▸ Selected text
- - -
Here's what I've got on the rundown. A Prius owner says a stuck gas pedal took him on a run-away ride on a California highway. But, wait a second. Gas pedals weren't supposed to be the problem with the Prius. Those were brake problems. Is this a brand-new issue for Toyota to deal with? If so, it's a big one. Let's face it: a car that doesn't stop at 90 is every driver's problem.
Also on the rundown, a volatile topic that's been on a roller- coaster ride across the nation. I'm talking about gay marriage. As I speak, same-sex couples are legally tying the knot in the nation's capital for the first time ever. We're going to talk about it.
Plus, we've been battered with bad news about the housing market all year. Well, guess what? If you are thinking about buying a home, now might be the perfect time, and there plenty of good spots to do it.
Also, if you're looking to get rid of your home, Uncle Sam is giving you and your lender some incentives. We'll break that all down for you.
But first up, Toyota. Things have kind of downshifted for the car maker and calmed down a bit since those fiery congressional hearings in the last few weeks. Well, now they've revved up again, thanks to a Prius owner's wild ride. CNN's Deb Feyerick has the story for us now.
Deb, this was fascinating to find out about. Tell us what happened for our viewers who don't know. DEBORAH FEYERICK, CNN CORRESPONDENT: Well, you know, it's fascinating, because this is an account of a man whose car accelerated out of control, reaching speeds of over 90 miles an hour.
What's interesting is that Toyota now has a chance to get that car and analyze exactly what went wrong to see whether, in fact, they may be able to fix it. And they have mobilized a team to go down to inspect that vehicle.
But this was a wild ride. The driver, Jim Sikes, saying that he was traveling east along Interstate 8 just in the San Diego area when he attempted to pass another car. His vehicle seemed to just speed out of control. The gas pedal stuck, he says, and did something funny. It didn't come up. It was just sitting there on the floor of the vehicle. He did speak about this yesterday at a news conference.
(BEGIN VIDEO CLIP)
JIM SIKES, PRIUS OWNER: My thought was going over the side of the hill. Because there's too many hills, too many angles. And I wanted to shut the car off, but there was no straight, safe place to do it. And then nobody to protect me from behind.
There were a few times that I got really, really close to vehicles, especially a truck twice, once early in the game and then another one when he was on the side of me. Came real close.
(END VIDEO CLIP)
FEYERICK: Sikes was trying to maneuver his vehicle to figure out how best he could stop it. He was able to call 911. He said a dispatcher there tried to go through a list of ways that he might be able to stop that vehicle. None of them worked.
But because of that 911 call a highway patrol officer was able to pull alongside Sikes car, and he was able to use the P.A. system to try to instruct him what to do. And the way they stopped that car, apparently the driver stepped on the brakes while at the same time lifting up his emergency brake. That at least slowed the vehicle down to 50 miles an hour, enough for the driver to gain control.
Here's how it happened.
(BEGIN VIDEO CLIP)
- - -
▸ Record excerpts
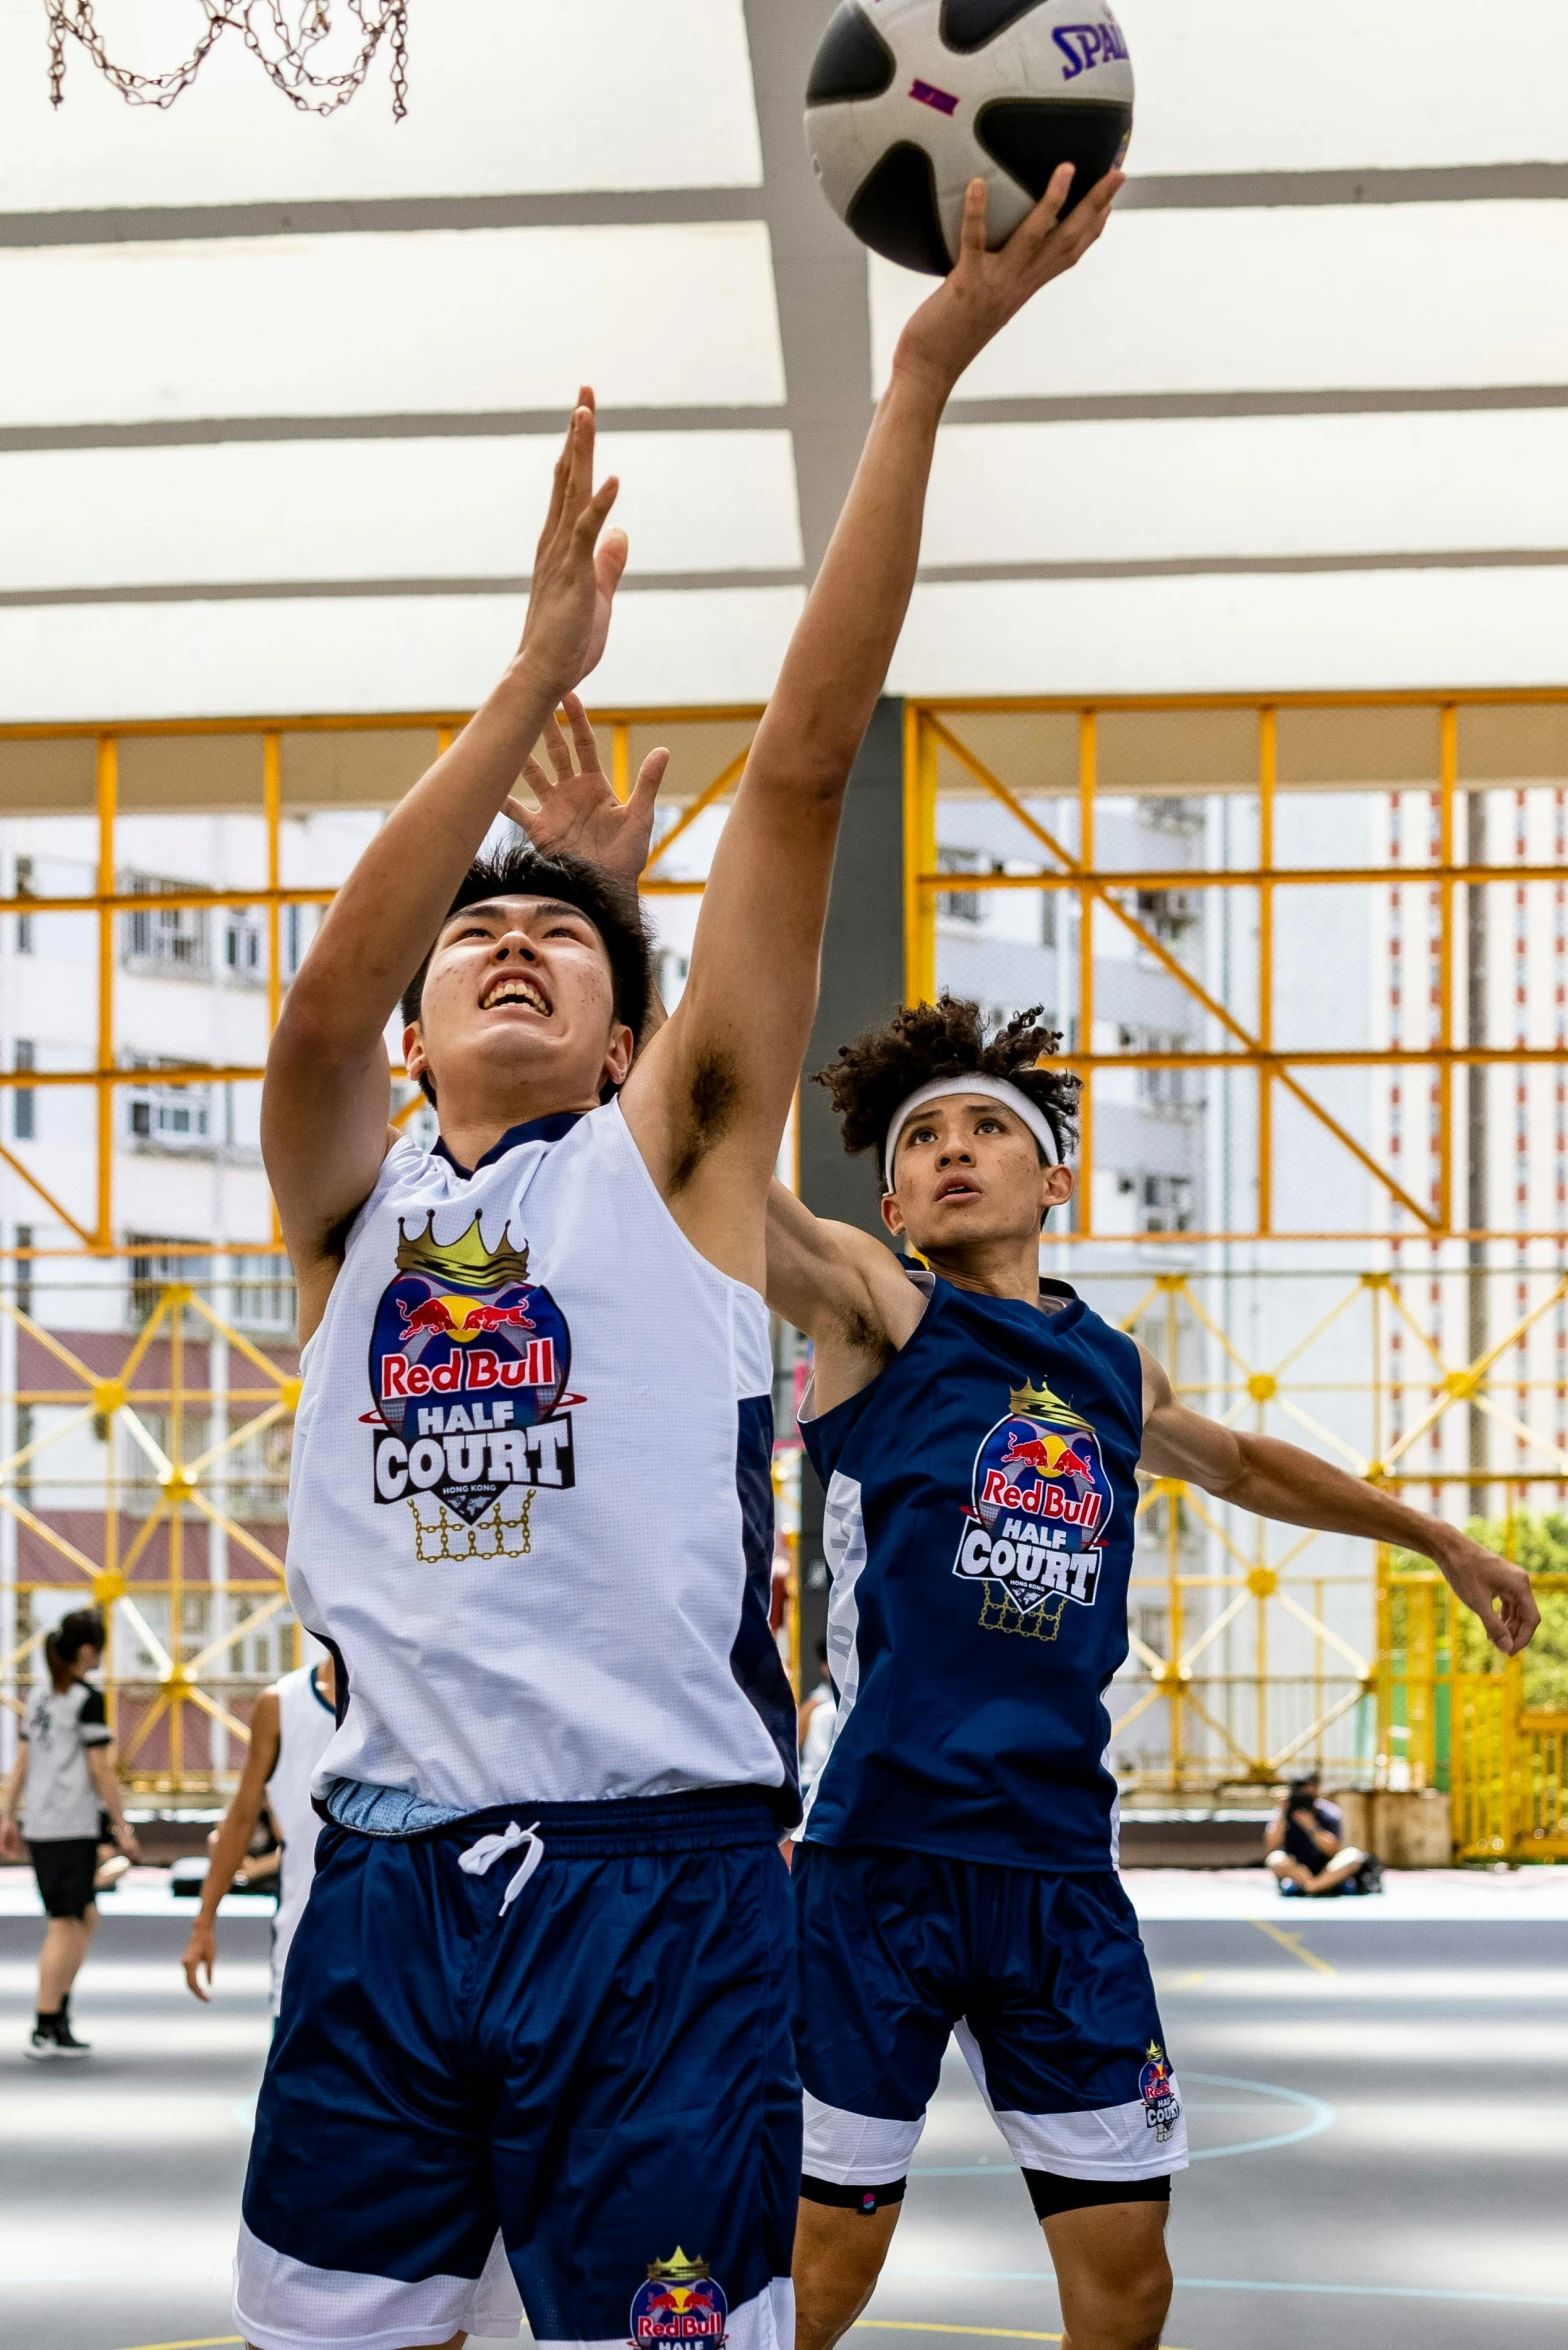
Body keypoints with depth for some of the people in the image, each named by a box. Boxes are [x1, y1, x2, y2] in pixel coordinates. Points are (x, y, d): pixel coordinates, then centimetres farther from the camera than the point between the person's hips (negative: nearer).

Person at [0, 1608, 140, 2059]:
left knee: (85, 1918, 17)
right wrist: (121, 1827, -7)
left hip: (38, 1826, 8)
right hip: (72, 1827, -8)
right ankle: (45, 2030, -2)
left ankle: (60, 2017, 14)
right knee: (64, 1925, -3)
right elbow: (101, 1770, -11)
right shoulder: (87, 1700, -10)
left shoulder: (39, 1696, 13)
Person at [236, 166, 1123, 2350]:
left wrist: (927, 372, -8)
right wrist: (539, 678, -18)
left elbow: (802, 761, -2)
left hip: (657, 1891, -2)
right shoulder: (350, 1202, 12)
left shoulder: (672, 1159, 7)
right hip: (387, 1896, 3)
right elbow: (322, 998, -10)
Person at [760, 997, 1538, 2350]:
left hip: (1062, 1866, 5)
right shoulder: (874, 1310, 0)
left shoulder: (1116, 1373, 15)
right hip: (883, 1851, -4)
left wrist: (1437, 1536, 47)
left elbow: (1243, 1463, 36)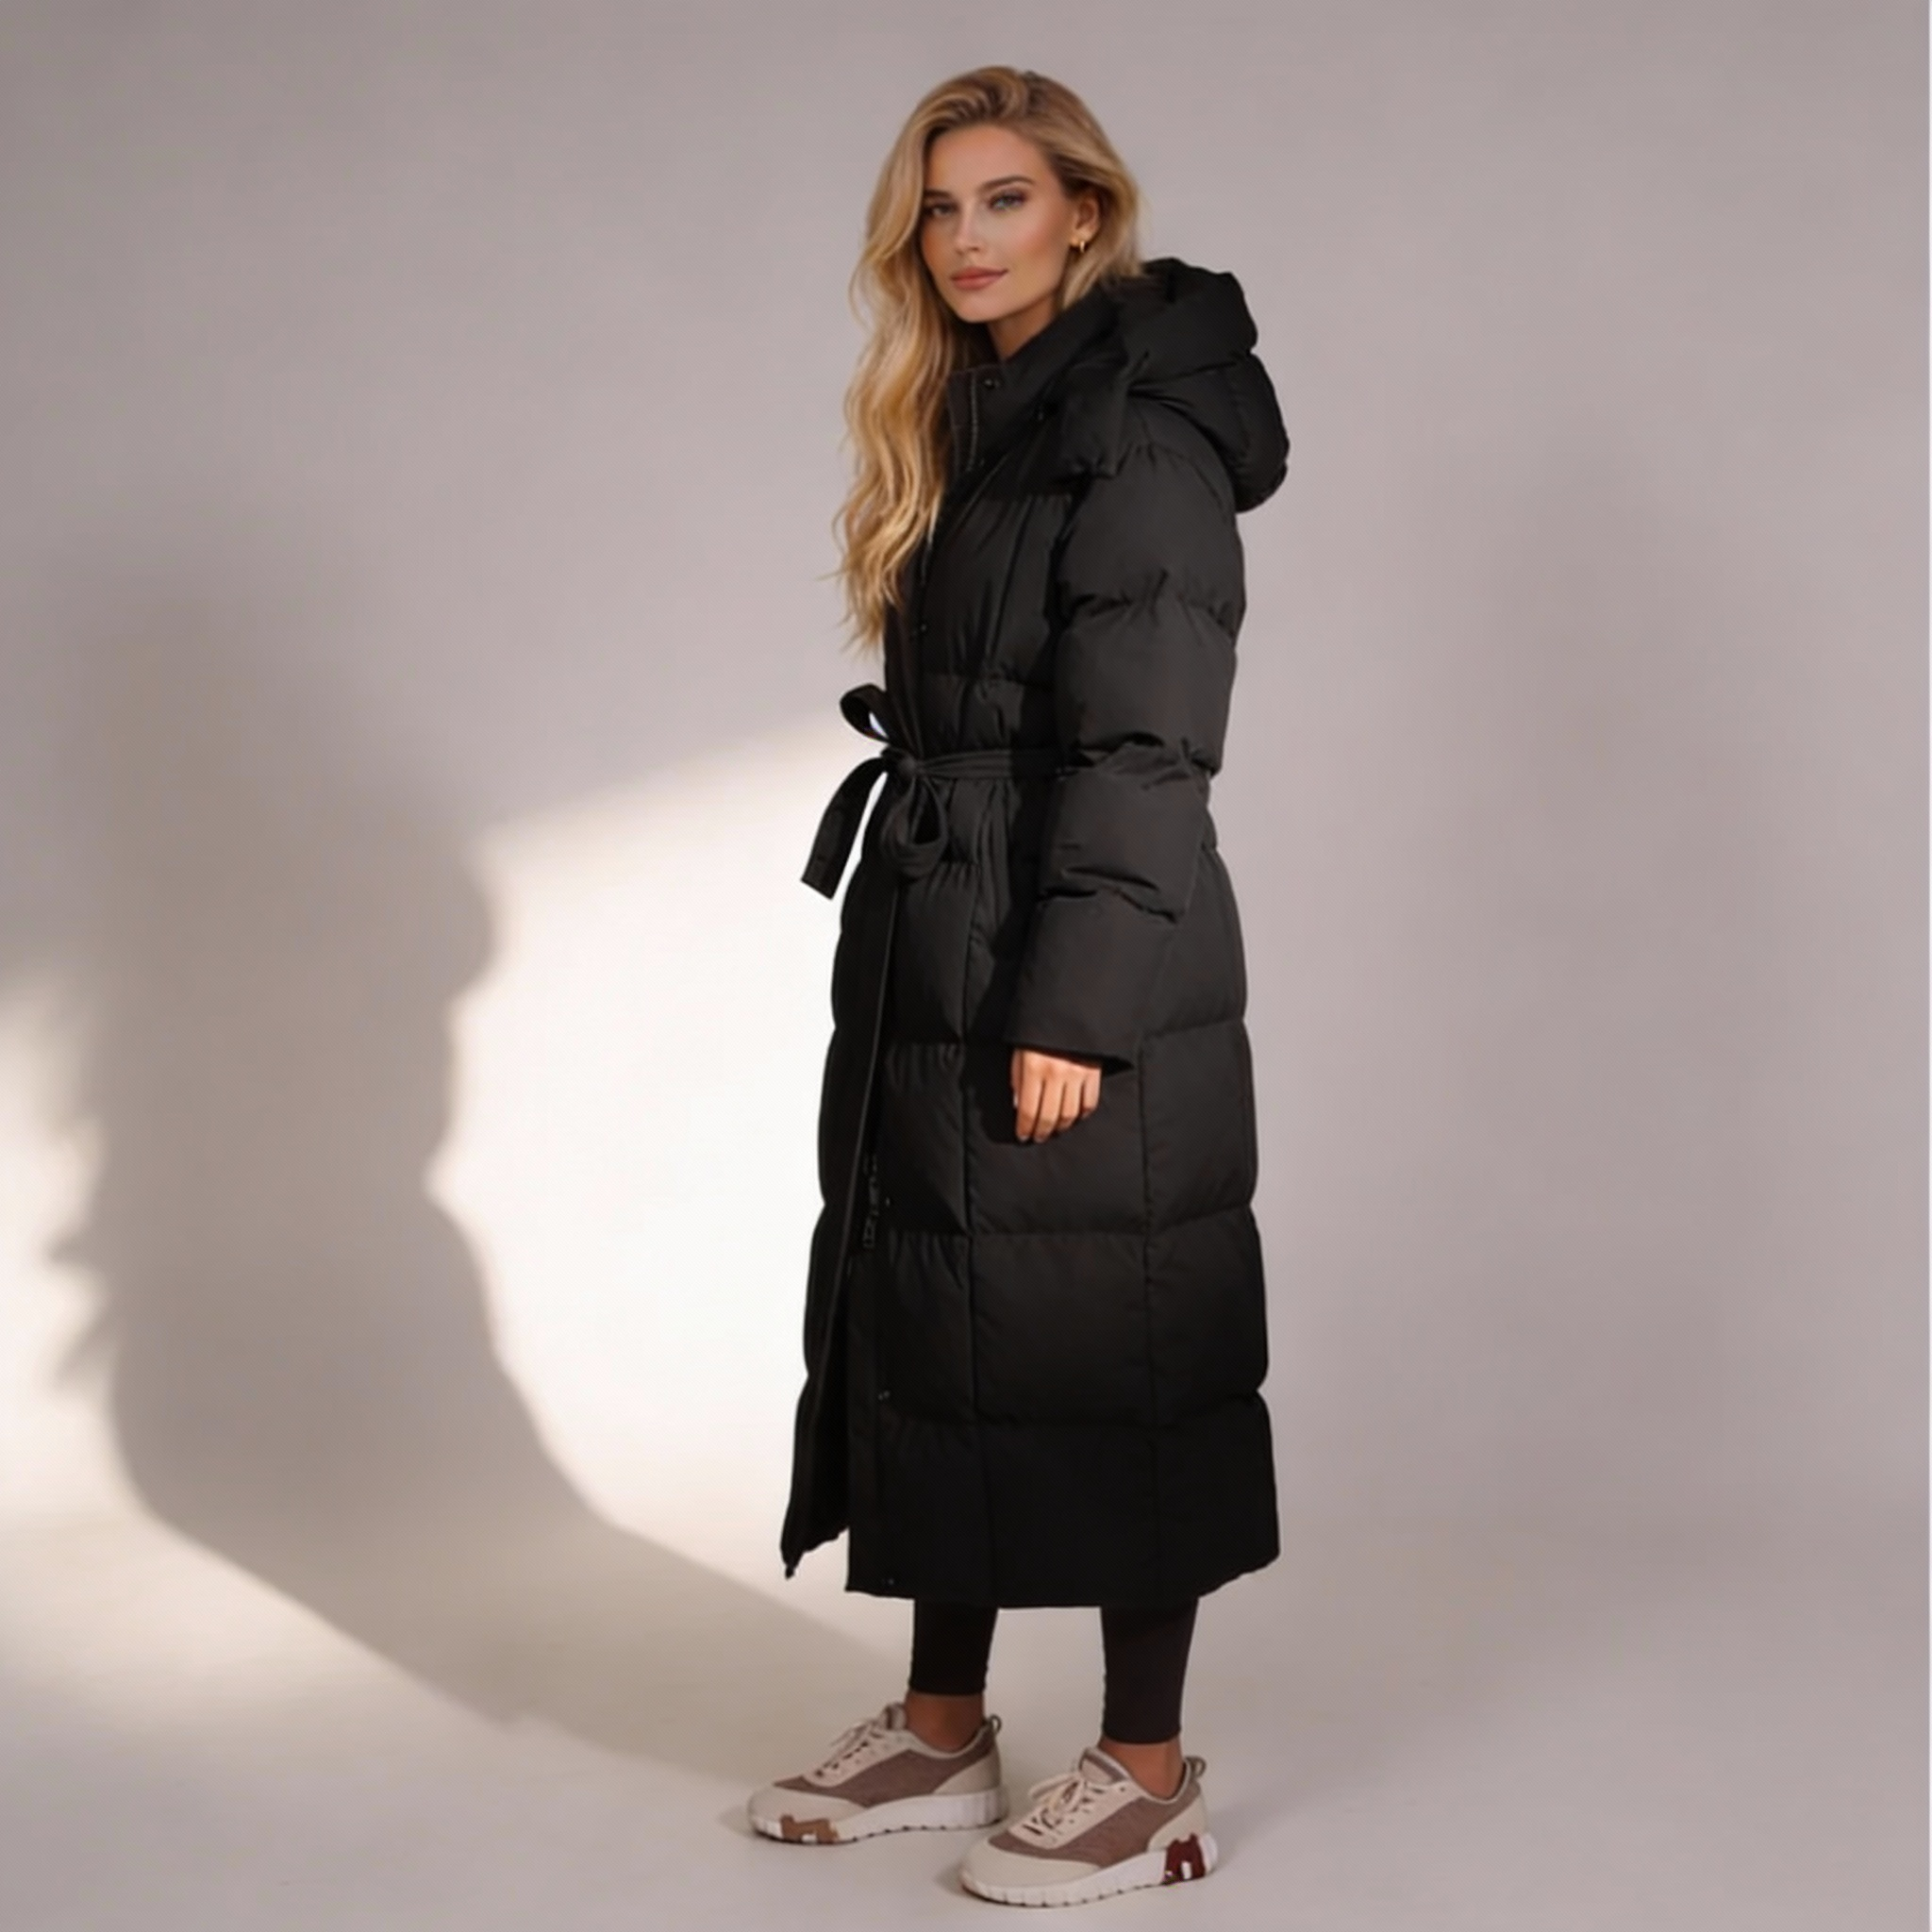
- - -
Answer these from the broadcast transcript:
(a) What speed did the Prius reach while it accelerated out of control?
(b) Along which highway was the driver traveling when he tried to pass another car?
(c) To what speed did stepping on the brakes and lifting the emergency brake slow the vehicle?
Rely only on the broadcast transcript, not the lines.

(a) Over 90 miles an hour.
(b) Interstate 8, heading east in the San Diego area.
(c) 50 miles an hour.